# TASK MATERIAL
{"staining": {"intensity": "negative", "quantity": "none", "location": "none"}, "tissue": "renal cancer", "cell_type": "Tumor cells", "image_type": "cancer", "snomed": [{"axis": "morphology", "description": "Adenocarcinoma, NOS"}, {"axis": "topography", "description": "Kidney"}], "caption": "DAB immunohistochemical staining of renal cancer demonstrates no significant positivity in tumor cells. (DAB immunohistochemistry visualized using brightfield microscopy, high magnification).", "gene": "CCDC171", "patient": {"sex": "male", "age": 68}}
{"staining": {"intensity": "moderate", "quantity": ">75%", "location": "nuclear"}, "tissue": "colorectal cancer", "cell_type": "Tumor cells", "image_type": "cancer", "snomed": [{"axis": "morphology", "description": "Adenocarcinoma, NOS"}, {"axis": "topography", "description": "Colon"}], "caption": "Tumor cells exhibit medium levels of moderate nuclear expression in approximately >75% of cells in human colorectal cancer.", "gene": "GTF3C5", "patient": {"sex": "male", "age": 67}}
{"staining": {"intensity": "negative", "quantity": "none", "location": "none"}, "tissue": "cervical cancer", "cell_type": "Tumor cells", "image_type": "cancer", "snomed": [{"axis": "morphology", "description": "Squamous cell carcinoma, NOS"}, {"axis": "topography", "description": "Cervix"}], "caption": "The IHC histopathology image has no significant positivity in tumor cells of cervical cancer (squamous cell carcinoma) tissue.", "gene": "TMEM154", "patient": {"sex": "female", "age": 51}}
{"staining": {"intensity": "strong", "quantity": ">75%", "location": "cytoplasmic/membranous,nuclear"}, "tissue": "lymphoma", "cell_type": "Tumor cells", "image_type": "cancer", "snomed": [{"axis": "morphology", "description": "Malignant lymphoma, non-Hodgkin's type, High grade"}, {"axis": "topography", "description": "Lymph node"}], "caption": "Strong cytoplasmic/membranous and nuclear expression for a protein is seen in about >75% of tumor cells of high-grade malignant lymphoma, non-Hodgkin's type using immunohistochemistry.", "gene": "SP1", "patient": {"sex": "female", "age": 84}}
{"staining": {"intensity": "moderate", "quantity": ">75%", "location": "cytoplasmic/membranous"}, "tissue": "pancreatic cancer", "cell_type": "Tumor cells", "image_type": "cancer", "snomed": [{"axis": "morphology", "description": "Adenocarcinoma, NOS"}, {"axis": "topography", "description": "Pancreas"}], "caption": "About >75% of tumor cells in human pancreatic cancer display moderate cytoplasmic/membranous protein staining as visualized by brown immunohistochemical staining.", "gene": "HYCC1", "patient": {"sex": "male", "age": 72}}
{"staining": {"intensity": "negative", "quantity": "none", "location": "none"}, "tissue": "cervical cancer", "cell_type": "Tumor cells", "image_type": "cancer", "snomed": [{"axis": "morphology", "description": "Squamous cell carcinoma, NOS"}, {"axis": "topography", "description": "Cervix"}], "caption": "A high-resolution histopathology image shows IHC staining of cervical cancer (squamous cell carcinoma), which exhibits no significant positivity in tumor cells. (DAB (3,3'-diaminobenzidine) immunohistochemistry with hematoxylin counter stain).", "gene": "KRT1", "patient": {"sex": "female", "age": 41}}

# EXERCISE
Reproduce, word for word and in full, only the lines above that start at the line with "IHC histopathology image" and run through the line with "non-Hodgkin's type, High", both ends included.

# REPLY TO THE EXERCISE
{"staining": {"intensity": "negative", "quantity": "none", "location": "none"}, "tissue": "cervical cancer", "cell_type": "Tumor cells", "image_type": "cancer", "snomed": [{"axis": "morphology", "description": "Squamous cell carcinoma, NOS"}, {"axis": "topography", "description": "Cervix"}], "caption": "The IHC histopathology image has no significant positivity in tumor cells of cervical cancer (squamous cell carcinoma) tissue.", "gene": "TMEM154", "patient": {"sex": "female", "age": 51}}
{"staining": {"intensity": "strong", "quantity": ">75%", "location": "cytoplasmic/membranous,nuclear"}, "tissue": "lymphoma", "cell_type": "Tumor cells", "image_type": "cancer", "snomed": [{"axis": "morphology", "description": "Malignant lymphoma, non-Hodgkin's type, High grade"}, {"axis": "topography", "description": "Lymph node"}], "caption": "Strong cytoplasmic/membranous and nuclear expression for a protein is seen in about >75% of tumor cells of high-grade malignant lymphoma, non-Hodgkin's type using immunohistochemistry.", "gene": "SP1", "patient": {"sex": "female", "age": 84}}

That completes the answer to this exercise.